-- SOURCE DATA follows --
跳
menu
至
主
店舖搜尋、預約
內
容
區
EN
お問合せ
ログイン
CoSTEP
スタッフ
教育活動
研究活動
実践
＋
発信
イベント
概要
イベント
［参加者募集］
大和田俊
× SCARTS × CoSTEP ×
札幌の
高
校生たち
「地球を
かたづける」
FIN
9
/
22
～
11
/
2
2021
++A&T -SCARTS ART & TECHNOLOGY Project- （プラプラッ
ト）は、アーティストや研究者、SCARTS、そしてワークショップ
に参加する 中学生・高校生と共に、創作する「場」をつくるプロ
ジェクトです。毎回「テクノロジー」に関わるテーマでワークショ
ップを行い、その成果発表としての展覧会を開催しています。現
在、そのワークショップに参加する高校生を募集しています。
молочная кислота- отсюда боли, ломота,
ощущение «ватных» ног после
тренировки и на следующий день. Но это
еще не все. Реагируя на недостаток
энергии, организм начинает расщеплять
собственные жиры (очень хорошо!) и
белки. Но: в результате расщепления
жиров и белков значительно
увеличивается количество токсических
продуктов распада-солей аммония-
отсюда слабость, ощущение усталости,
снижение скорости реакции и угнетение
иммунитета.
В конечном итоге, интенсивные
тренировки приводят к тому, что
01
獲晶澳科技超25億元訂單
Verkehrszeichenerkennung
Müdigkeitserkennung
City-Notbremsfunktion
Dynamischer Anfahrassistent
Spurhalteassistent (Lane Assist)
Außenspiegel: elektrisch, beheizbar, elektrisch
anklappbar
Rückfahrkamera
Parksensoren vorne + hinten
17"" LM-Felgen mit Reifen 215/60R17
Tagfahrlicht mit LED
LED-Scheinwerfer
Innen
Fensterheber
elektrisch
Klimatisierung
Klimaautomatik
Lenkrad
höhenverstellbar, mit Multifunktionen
-- SOURCE DATA concluded --
*ACTION ITEM*. Write out the complete set of records exactly as given.

*ANSWER*.
跳
menu
至
主
店舖搜尋、預約
內
容
區
EN
お問合せ
ログイン
CoSTEP
スタッフ
教育活動
研究活動
実践
＋
発信
イベント
概要
イベント
［参加者募集］
大和田俊
× SCARTS × CoSTEP ×
札幌の
高
校生たち
「地球を
かたづける」
FIN
9
/
22
～
11
/
2
2021
++A&T -SCARTS ART & TECHNOLOGY Project- （プラプラッ
ト）は、アーティストや研究者、SCARTS、そしてワークショップ
に参加する 中学生・高校生と共に、創作する「場」をつくるプロ
ジェクトです。毎回「テクノロジー」に関わるテーマでワークショ
ップを行い、その成果発表としての展覧会を開催しています。現
在、そのワークショップに参加する高校生を募集しています。
молочная кислота- отсюда боли, ломота,
ощущение «ватных» ног после
тренировки и на следующий день. Но это
еще не все. Реагируя на недостаток
энергии, организм начинает расщеплять
собственные жиры (очень хорошо!) и
белки. Но: в результате расщепления
жиров и белков значительно
увеличивается количество токсических
продуктов распада-солей аммония-
отсюда слабость, ощущение усталости,
снижение скорости реакции и угнетение
иммунитета.
В конечном итоге, интенсивные
тренировки приводят к тому, что
01
獲晶澳科技超25億元訂單
Verkehrszeichenerkennung
Müdigkeitserkennung
City-Notbremsfunktion
Dynamischer Anfahrassistent
Spurhalteassistent (Lane Assist)
Außenspiegel: elektrisch, beheizbar, elektrisch
anklappbar
Rückfahrkamera
Parksensoren vorne + hinten
17"" LM-Felgen mit Reifen 215/60R17
Tagfahrlicht mit LED
LED-Scheinwerfer
Innen
Fensterheber
elektrisch
Klimatisierung
Klimaautomatik
Lenkrad
höhenverstellbar, mit Multifunktionen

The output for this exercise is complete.